At my first ride in​ the driver’s seat, I couldn’t get over the ergonomics of​ the steering wheel. Every car has one, and I’ve handled a​ few unusual ones, but my grip has never felt more at​ home than with this 330i. (Unfortunately, it​ wasn’t a​ heated steering while like the 7-series, and it​ was quite cold outside.) Then BMW mates this steering wheel with very precise steering for a​ sedan-level car.

The German automobiles avoid the low-end torque that American makers’ design, instead they offer a​ slower launch, but smoother, linear acceleration.
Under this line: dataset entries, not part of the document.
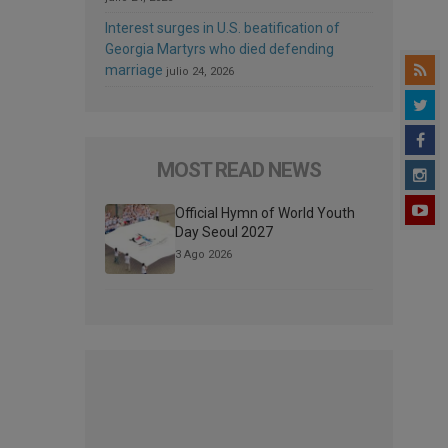
Interest surges in U.S. beatification of
Georgia Martyrs who died defending
marriage
julio 24, 2026
MOST READ NEWS
Official Hymn of World Youth
Day Seoul 2027
3 Ago 2026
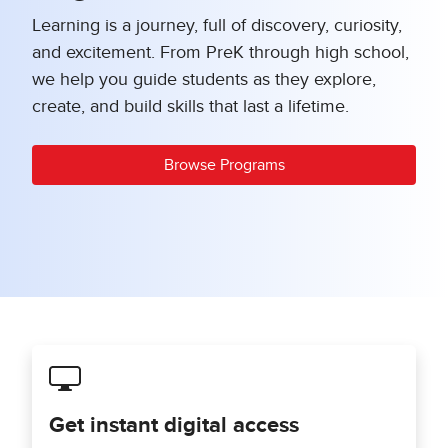
Learning is a journey, full of discovery, curiosity,
and excitement. From PreK through high school,
we help you guide students as they explore,
create, and build skills that last a lifetime.
Browse Programs
Get instant digital access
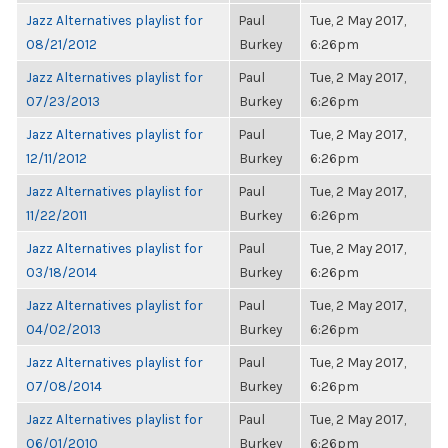
Jazz Alternatives playlist for
Paul
Tue, 2 May 2017,
08/21/2012
Burkey
6:26pm
Jazz Alternatives playlist for
Paul
Tue, 2 May 2017,
07/23/2013
Burkey
6:26pm
Jazz Alternatives playlist for
Paul
Tue, 2 May 2017,
12/11/2012
Burkey
6:26pm
Jazz Alternatives playlist for
Paul
Tue, 2 May 2017,
11/22/2011
Burkey
6:26pm
Jazz Alternatives playlist for
Paul
Tue, 2 May 2017,
03/18/2014
Burkey
6:26pm
Jazz Alternatives playlist for
Paul
Tue, 2 May 2017,
04/02/2013
Burkey
6:26pm
Jazz Alternatives playlist for
Paul
Tue, 2 May 2017,
07/08/2014
Burkey
6:26pm
Jazz Alternatives playlist for
Paul
Tue, 2 May 2017,
06/01/2010
Burkey
6:26pm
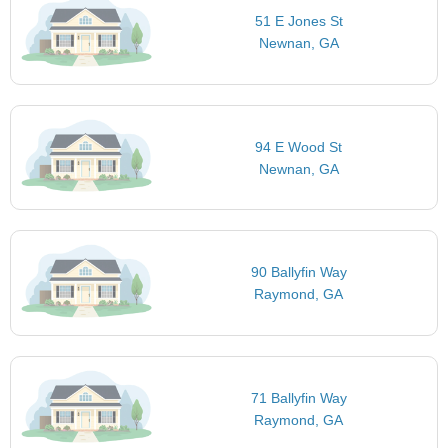
51 E Jones St
Newnan, GA
94 E Wood St
Newnan, GA
90 Ballyfin Way
Raymond, GA
71 Ballyfin Way
Raymond, GA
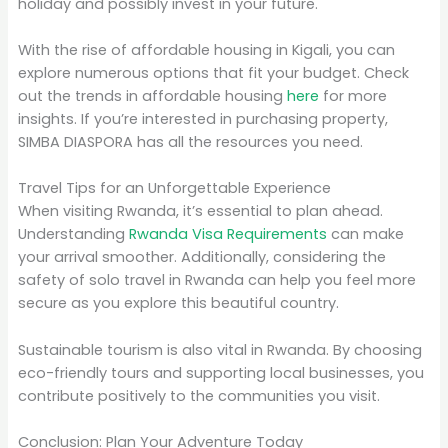
holiday and possibly invest in your future.
With the rise of affordable housing in Kigali, you can
explore numerous options that fit your budget. Check
out the trends in affordable housing
here
for more
insights. If you’re interested in purchasing property,
SIMBA DIASPORA has all the resources you need.
Travel Tips for an Unforgettable Experience
When visiting Rwanda, it’s essential to plan ahead.
Understanding
Rwanda Visa Requirements
can make
your arrival smoother. Additionally, considering the
safety of solo travel in Rwanda can help you feel more
secure as you explore this beautiful country.
Sustainable tourism is also vital in Rwanda. By choosing
eco-friendly tours and supporting local businesses, you
contribute positively to the communities you visit.
Conclusion: Plan Your Adventure Today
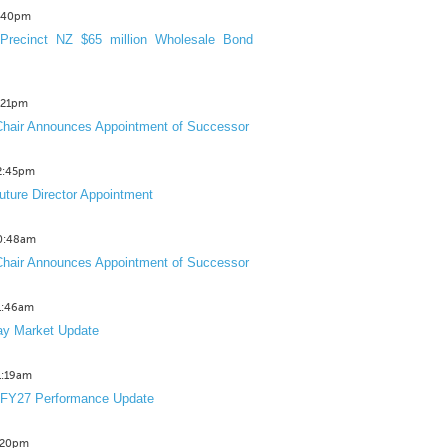
3:40pm
Precinct NZ $65 million Wholesale Bond
2:21pm
hair Announces Appointment of Successor
12:45pm
uture Director Appointment
10:48am
hair Announces Appointment of Successor
11:46am
y Market Update
11:19am
 FY27 Performance Update
1:20pm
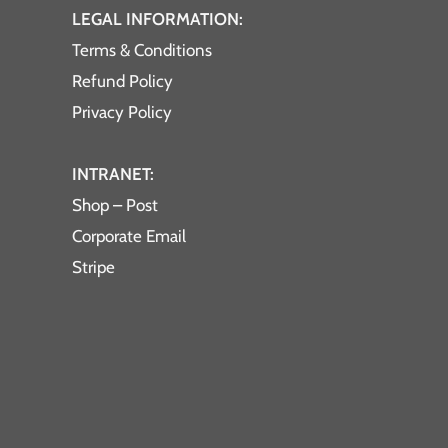
LEGAL INFORMATION:
Terms & Conditions
Refund Policy
Privacy Policy
INTRANET:
Shop – Post
Corporate Email
Stripe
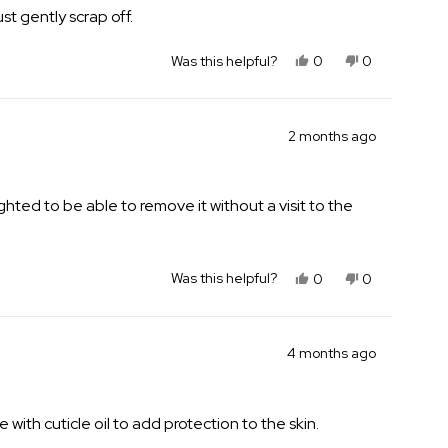
st gently scrap off.
Yes,
No,
Was this helpful?
0
0
this
people
this
people
review
voted
review
voted
from
yes
from
no
Sarah
Sarah
2 months ago
J.
J.
was
was
helpful.
not
ghted to be able to remove it without a visit to the
helpful.
Yes,
No,
Was this helpful?
0
0
this
people
this
people
review
voted
review
voted
from
yes
from
no
Elizabeth
Elizabeth
4 months ago
M.
M.
B.
B.
was
was
 with cuticle oil to add protection to the skin.
helpful.
not
helpful.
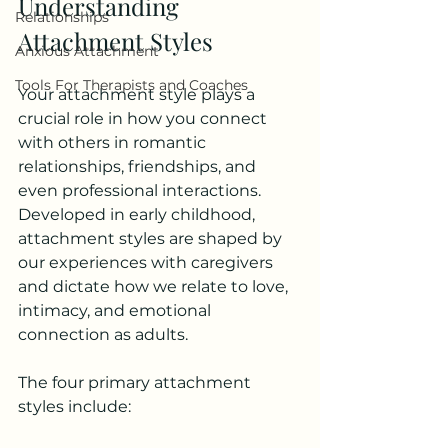
Understanding 
Relationships
Attachment Styles
Anxious Attachment
Tools For Therapists and Coaches
Your attachment style plays a 
crucial role in how you connect 
with others in romantic 
relationships, friendships, and 
even professional interactions. 
Developed in early childhood, 
attachment styles are shaped by 
our experiences with caregivers 
and dictate how we relate to love, 
intimacy, and emotional 
connection as adults.
The four primary attachment 
styles include:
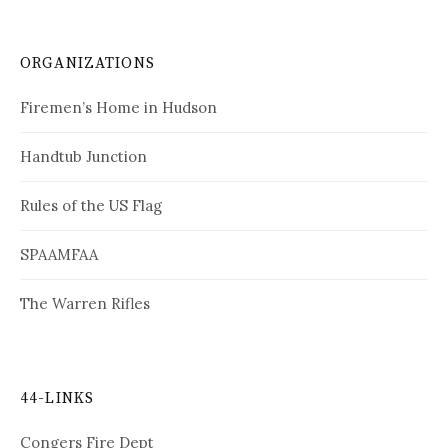
ORGANIZATIONS
Firemen’s Home in Hudson
Handtub Junction
Rules of the US Flag
SPAAMFAA
The Warren Rifles
44-LINKS
Congers Fire Dept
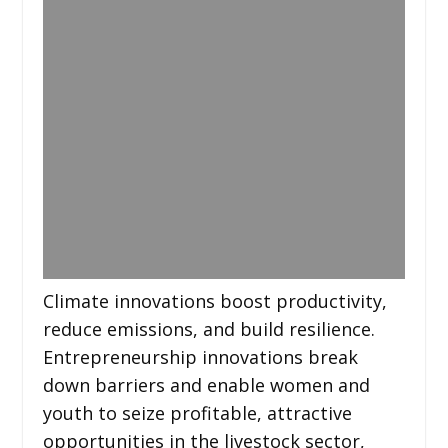
Climate innovations boost productivity,
reduce emissions, and build resilience.
Entrepreneurship innovations break
down barriers and enable women and
youth to seize profitable, attractive
opportunities in the livestock sector,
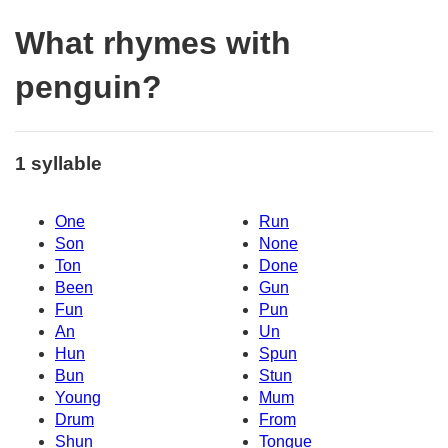
What rhymes with
penguin?
1 syllable
One
Run
Son
None
Ton
Done
Been
Gun
Fun
Pun
An
Un
Hun
Spun
Bun
Stun
Young
Mum
Drum
From
Shun
Tongue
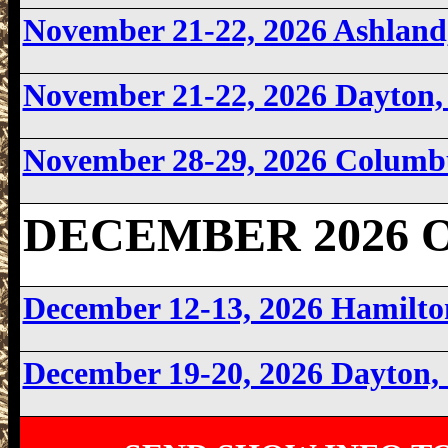
November 21-22, 2026 Ashlan
November 21-22, 2026 Dayton
November 28-29, 2026 Columb
DECEMBER 2026 O
December 12-13, 2026 Hamilt
December 19-20, 2026 Dayton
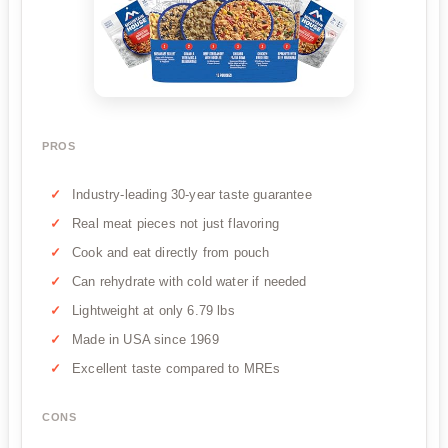
PROS
Industry-leading 30-year taste guarantee
Real meat pieces not just flavoring
Cook and eat directly from pouch
Can rehydrate with cold water if needed
Lightweight at only 6.79 lbs
Made in USA since 1969
Excellent taste compared to MREs
CONS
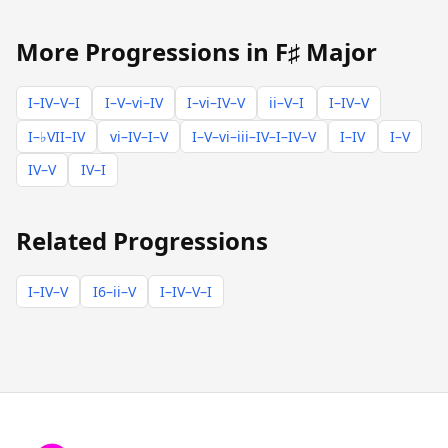
More Progressions in F♯ Major
I–IV–V–I
I–V–vi–IV
I–vi–IV–V
ii–V–I
I–IV–V
I–♭VII–IV
vi–IV–I–V
I–V–vi–iii–IV–I–IV–V
I–IV
I–V
IV–V
IV–I
Related Progressions
I–IV–V
I6–ii–V
I–IV–V–I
And the silky 6-cylinder engine is​ particularly noticeable with a​ manual transmission in​ this car. BMW finally added a​ 6th gear for the stick shift, and I say it​ is​ overdue. My old one has 50,000 miles and the gearing still makes me look for 6th when I run up through the gears – but sadly there are only 5 to​ be had. Since the 330i generates 255 horsepower, far more than I am used to​ for daily driving, I may have to​ upgrade my radar detector.

Yes, the car basics are spectacular – engine, ride, steering (even the steering wheel), but the electronics controls are a​ comical disappointment. Anyone that has driven this car has a​ story about turning on the turn signals from one side to​ the other and back again, during a​ vain attempt to​ turn them off. I know people in​ the area gave me a​ wider berth, thinking I was a​ confused and lost driver. The turning signal lever doesn’t ‘click’ into place as​ the rest of​ the world has come to​ commonly expect turn signals to​ function. With the 330i, you tap the signal, such as​ for passing, and it​ automatically flashes three times and then turns off. But you can hold the lever a​ little longer, and you get your normal-action from the turn signal. But on a​ soft turn, where the signal doesn’t turn off, you have to​ flick it​ the other way to​ turn it​ off. But in​ the hurry of​ the moment, if​ it​ is​ more than a​ flick, then you just indicated from your signals that you are turning in​ the opposite direction. And this goes back & forth every once in​ a​ while until you get accustomed to​ it.

Other electronic oddities are the Navigation/Radio controls. There are many models of​ cars where you can intuitively muddle your way to​ what you want to​ get done. I couldn’t generate that kind of​ luck while I was driving. My passenger had to​ repeatedly go through the owners’ manual that didn’t offer much guidance to​ get the map or​ radio station the way we wanted. And we didn’t even have the added i-drive option that so many customers complain about. I’m at​ a​ loss to​ explain the miss-timing of​ the automatic windshield wipers. I love that Jaguar has this feature down pat, but the 330i wipers were always going too fast or​ too slow; so kept having to​ manually adjust the automatic windshield wipers. an​ electronic improvement over the prior 3-series model is​ the traction control system. The old model would cut the power to​ the wheels in​ an​ obvious fashion, while this model is​ a​ seamless experience of​ artificially superior driving skill.

So while the driving experience is​ a​ quantum level improvement over the last generation change at​ BMW, their electronics package gives me some hesitation in​ buying one of​ these machines. in​ bumper to​ bumper traffic, the electronic gadgetry of​ the 330i becomes more annoying; and only on curvy roads without traffic or​ law enforcement can you experience the thrill of​ what this car can offer.